Auf lange Sicht allerdings sind die aktuellen Kurse Kaufkurse. Anlass zu Optimismus gibt unter anderem die Übernahme der Krankenhäuser von Rhön-Klinikum. Fresenius-Chef Ulf Schneider rechnet damit, dass die Häuser in dem größeren Klinikverbund mit der Fresenius-Tochter Helios mehr Gewinn erzielen werden: "Die neuen Kliniken sind leistungsfähig und haben bei Helios beste Perspektiven, sich medizinisch und wirtschaftlich weiterzuentwickeln", sagte er.

Die neuen Häuser sollten unter dem Helios-Dach eine EBIT-Marge zwischen 12 und 15 Prozent (bei Rhön waren es zehn Prozent) erreichen und bereits im Geschäftsjahr 2014 einen positiven Beitrag zum Ergebnis je Aktie von Fresenius leisten.
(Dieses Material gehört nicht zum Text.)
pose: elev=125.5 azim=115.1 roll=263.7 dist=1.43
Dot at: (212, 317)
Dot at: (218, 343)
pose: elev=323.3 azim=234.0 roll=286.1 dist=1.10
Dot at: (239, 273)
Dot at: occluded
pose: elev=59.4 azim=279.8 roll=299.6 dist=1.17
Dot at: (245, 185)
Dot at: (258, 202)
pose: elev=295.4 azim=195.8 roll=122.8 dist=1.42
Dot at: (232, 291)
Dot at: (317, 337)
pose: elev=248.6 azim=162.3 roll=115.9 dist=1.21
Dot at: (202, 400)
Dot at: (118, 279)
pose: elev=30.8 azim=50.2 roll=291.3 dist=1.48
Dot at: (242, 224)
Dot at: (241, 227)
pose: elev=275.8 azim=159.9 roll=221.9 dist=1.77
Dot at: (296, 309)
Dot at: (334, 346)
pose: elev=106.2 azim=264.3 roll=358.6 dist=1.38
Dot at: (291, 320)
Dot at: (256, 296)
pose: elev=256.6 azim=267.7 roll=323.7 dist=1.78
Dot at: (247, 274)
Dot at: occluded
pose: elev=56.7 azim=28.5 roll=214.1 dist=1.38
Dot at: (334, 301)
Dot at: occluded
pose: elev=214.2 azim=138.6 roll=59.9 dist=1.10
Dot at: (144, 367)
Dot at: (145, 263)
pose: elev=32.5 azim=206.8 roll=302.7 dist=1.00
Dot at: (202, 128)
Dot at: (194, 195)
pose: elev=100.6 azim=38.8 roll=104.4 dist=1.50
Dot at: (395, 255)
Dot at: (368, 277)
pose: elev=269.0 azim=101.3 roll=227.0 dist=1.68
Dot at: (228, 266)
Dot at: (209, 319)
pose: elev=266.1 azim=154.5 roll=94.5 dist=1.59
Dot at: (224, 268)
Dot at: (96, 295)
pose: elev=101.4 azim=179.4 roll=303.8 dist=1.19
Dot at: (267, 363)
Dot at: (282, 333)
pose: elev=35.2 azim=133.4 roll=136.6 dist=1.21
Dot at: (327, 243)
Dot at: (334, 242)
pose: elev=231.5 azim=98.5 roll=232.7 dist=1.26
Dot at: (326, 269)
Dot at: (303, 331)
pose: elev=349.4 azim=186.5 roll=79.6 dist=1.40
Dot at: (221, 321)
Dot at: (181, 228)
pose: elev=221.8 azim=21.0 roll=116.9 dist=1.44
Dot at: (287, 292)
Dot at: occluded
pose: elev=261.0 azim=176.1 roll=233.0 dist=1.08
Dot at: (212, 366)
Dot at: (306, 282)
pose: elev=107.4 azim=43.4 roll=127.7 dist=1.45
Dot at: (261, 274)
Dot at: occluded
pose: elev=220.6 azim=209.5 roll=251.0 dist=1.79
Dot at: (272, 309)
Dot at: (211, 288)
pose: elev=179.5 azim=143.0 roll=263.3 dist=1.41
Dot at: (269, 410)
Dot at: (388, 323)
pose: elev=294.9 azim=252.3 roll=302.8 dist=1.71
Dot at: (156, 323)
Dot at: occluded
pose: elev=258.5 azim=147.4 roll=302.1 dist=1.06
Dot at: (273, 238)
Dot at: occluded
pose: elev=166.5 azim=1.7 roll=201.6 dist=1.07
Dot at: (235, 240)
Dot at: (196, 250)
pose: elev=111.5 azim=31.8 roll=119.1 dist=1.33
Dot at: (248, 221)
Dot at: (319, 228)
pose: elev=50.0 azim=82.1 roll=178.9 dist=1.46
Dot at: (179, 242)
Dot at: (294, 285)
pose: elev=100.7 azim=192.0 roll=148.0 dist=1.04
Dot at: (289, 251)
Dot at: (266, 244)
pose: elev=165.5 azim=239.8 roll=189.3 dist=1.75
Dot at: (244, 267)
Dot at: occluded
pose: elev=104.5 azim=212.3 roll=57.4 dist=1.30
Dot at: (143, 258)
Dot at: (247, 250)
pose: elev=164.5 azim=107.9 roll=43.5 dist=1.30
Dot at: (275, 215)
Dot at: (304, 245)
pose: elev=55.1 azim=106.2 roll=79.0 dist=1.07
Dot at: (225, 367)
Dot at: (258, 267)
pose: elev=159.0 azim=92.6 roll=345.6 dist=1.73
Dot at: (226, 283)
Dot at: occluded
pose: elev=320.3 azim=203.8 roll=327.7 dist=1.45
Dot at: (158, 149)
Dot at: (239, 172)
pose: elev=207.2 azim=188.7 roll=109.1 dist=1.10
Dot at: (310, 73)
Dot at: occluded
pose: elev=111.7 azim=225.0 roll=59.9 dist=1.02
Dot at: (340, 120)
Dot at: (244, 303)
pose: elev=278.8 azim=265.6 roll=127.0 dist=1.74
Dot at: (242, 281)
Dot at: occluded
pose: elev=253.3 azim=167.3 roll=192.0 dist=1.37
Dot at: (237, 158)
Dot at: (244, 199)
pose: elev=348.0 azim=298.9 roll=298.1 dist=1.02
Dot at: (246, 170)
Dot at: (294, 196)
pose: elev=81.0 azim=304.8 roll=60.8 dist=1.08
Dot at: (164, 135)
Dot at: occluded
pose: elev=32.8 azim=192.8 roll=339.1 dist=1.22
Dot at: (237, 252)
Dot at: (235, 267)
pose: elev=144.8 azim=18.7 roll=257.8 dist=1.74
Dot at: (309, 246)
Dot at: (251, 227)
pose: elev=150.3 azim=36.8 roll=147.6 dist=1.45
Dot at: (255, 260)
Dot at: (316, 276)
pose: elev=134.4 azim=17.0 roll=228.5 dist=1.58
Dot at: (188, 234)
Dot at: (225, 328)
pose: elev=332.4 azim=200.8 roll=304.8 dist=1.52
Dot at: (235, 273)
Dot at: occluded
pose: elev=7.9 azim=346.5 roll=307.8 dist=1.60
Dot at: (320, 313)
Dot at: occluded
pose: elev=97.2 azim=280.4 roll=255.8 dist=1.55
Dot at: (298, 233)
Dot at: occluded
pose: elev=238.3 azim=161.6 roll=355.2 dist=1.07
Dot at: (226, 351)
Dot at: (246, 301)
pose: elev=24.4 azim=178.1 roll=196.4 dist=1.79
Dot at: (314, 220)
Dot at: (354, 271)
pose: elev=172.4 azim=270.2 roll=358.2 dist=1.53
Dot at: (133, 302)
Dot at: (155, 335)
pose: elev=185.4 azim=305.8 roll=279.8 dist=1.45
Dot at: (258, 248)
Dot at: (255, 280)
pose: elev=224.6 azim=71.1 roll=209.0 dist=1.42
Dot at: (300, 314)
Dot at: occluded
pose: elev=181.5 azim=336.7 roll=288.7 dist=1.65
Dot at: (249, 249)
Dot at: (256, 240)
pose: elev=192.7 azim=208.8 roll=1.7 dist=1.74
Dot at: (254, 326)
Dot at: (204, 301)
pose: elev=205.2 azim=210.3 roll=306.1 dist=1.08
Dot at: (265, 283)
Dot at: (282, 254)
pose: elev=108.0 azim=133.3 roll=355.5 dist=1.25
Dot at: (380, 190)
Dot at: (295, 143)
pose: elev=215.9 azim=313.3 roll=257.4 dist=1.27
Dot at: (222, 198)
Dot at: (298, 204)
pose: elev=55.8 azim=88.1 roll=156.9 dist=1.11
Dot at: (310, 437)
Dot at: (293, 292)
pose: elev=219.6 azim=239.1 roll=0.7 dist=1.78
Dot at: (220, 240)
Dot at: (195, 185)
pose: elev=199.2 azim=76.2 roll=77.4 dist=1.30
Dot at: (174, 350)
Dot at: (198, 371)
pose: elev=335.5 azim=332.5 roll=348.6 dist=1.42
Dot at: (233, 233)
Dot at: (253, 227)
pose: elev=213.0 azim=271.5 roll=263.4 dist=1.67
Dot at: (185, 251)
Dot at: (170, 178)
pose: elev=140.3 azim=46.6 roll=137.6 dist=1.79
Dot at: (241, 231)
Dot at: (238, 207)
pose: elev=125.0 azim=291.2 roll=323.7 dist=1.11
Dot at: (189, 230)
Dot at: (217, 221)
Schneider bestätigte auch das Synergieziel von 85 Millionen Euro pro Jahr ab 2015.

Noch Pfeile im Köcher

Die Übernahme der Rhön-Kliniken dürfte noch nicht die letzte gewesen sein. Schneider will bis 2017 den Umsatz um 50 Prozent auf 30 Milliarden Euro steigern. Der Gewinn soll von 1,0 auf 1,4 bis 1,5 Milliarden Euro zulegen.

Berenberg-Analyst Tom Jones erwartet zwischen 2015 und 2019 ein Gewinnwachstum von durchschnittlich elf Prozent. Sein Kursziel lautet auf 130 Euro.

Optisch verbilligen

Um die Aktie für breite Anlegerkreise attraktiver zu machen, plant Fresenius einen Aktiensplit im Verhältnis 1:3. Der Konzern will der Hauptversammlung am 16. Mai einen entsprechenden Vorschlag unterbreiten und anschließend entsprechende Gratis­aktien ausgeben.

Fresenius; Chart;

Basisinvestment

Fresenius ist aufgrund der demografischen Entwicklung in Deutschland ein Basisinvestment im Gesundheitsbereich. Zusätzliche Fantasie schürt der angekündigte Aktiensplit. Wem die Aktie zu langweilig ist, kann mit dem Turbo-Call von Vontobel die Performance in etwa verdoppeln.